Corruption à Montréal: la Ville veut récupérer l'argent qu'on lui a volé

03/12/2013 12:18 EST | Actualisé 02/02/2014 05:12 EST
PC

La Ville de Montréal réclame sa part des dizaines de millions de dollars attendus en remboursement des entreprises qui ont augmenté frauduleusement le prix des contrats de construction.

Le maire Denis Coderre a présenté mardi matin à Québec le mémoire de la Ville en Commission parlementaire sur le projet de loi 61 visant le recouvrement des sommes attribuables à la corruption et la collusion.

Il réclame entre autres que Québec autorise la Ville à poursuivre elle-même les entreprises fautives parce qu'il craint que le gouvernement n'agisse unilatéralement, ce qui pourrait lui laisser toute la latitude pour utiliser à sa guise l'argent récupéré. L'article 22 du projet de loi prévoit que le gouvernement conservera 20 % sur les sommes recouvrées pour payer les frais de poursuite et de règlement. Le reste serait ensuite réparti entre Québec et l'organisme public floué.

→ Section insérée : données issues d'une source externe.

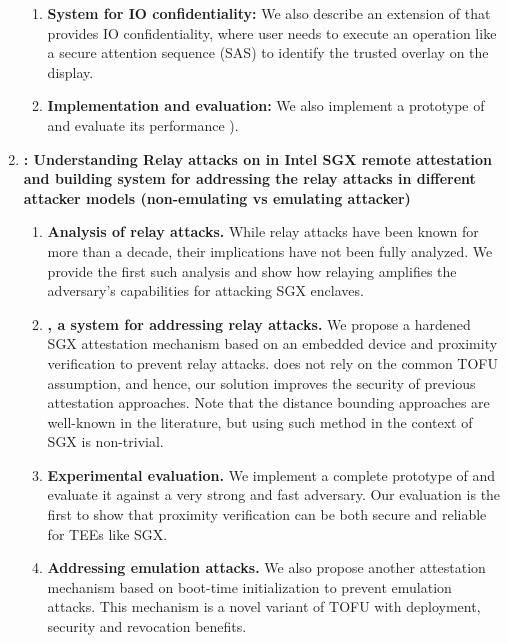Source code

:\begin{enumerate}
\begin{enumerate}
        \item \textbf{System for IO confidentiality:} We also describe an extension of \protection that provides IO confidentiality, where user needs to execute an operation like a secure attention sequence (SAS) to identify the trusted overlay on the display.
        
        \item \textbf{Implementation and evaluation:} We also implement a prototype of \protection and evaluate its performance ).
    \end{enumerate}
    
    \item \textbf{\proximitee: Understanding Relay attacks on in Intel SGX remote attestation and building system for addressing the relay attacks in different attacker models (non-emulating vs emulating attacker)}
    
    \begin{enumerate}
        \item \textbf{Analysis of relay attacks.} While relay attacks have been known for more than a decade, their implications have not been fully analyzed. We provide the first such analysis and show how relaying amplifies the adversary's capabilities for attacking SGX enclaves.   

        \item \textbf{\proximitee, a system for addressing relay attacks.} We propose a hardened SGX attestation mechanism based on an embedded device and proximity verification to prevent relay attacks. \proximitee does not rely on the common TOFU assumption, and hence, our solution improves the security of previous attestation approaches. Note that the distance bounding approaches are well-known in the literature, but using such method in the context of SGX is non-trivial.
    
        \item \textbf{Experimental evaluation.} We implement a complete prototype of \proximitee and evaluate it against a very strong and fast adversary. Our evaluation is the first to show that proximity verification can be both secure and reliable for TEEs like SGX.
    
        \item \textbf{Addressing emulation attacks.} We also propose another attestation mechanism based on boot-time initialization to prevent emulation attacks. This mechanism is a novel variant of TOFU with deployment, security and revocation benefits.
    \end{enumerate}
    

\end{enumerate}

« Le respect de la métropole, ça veut dire que dans le processus décisionnel, que quand on parle de partenariat, ce n'est pas de nous informer. Ça veut dire qu'on veut être dans la game jusqu'au bout. C'est ça un front commun. Mais d'un autre côté, il va arriver des moments où on doit nous-mêmes intenter des recours parce que honnêtement le contentieux de Montréal, s'il y a une chose qui fonctionne à Montréal c'est le contentieux de Montréal. On n'a pas besoin d'aller ailleurs, on est capable de faire nos choses », a dit M. Coderre.

Le ministre de la Justice Bertrand Saint-Arnaud a assuré le maire Coderre de sa volonté de trouver un terrain d'entente.

« J'accueille avec intérêt les commentaires de la Ville de Montréal. Je pense que Montréal ce n'est pas un village et quand son maire parle, je crois qu'on doit écouter ses propositions », a dit le ministre.

M. Coderre a déclaré que si  le projet de loi n'était pas modifié, Montréal pourrait se prévaloir de la clause de retrait prévue dans le projet de loi.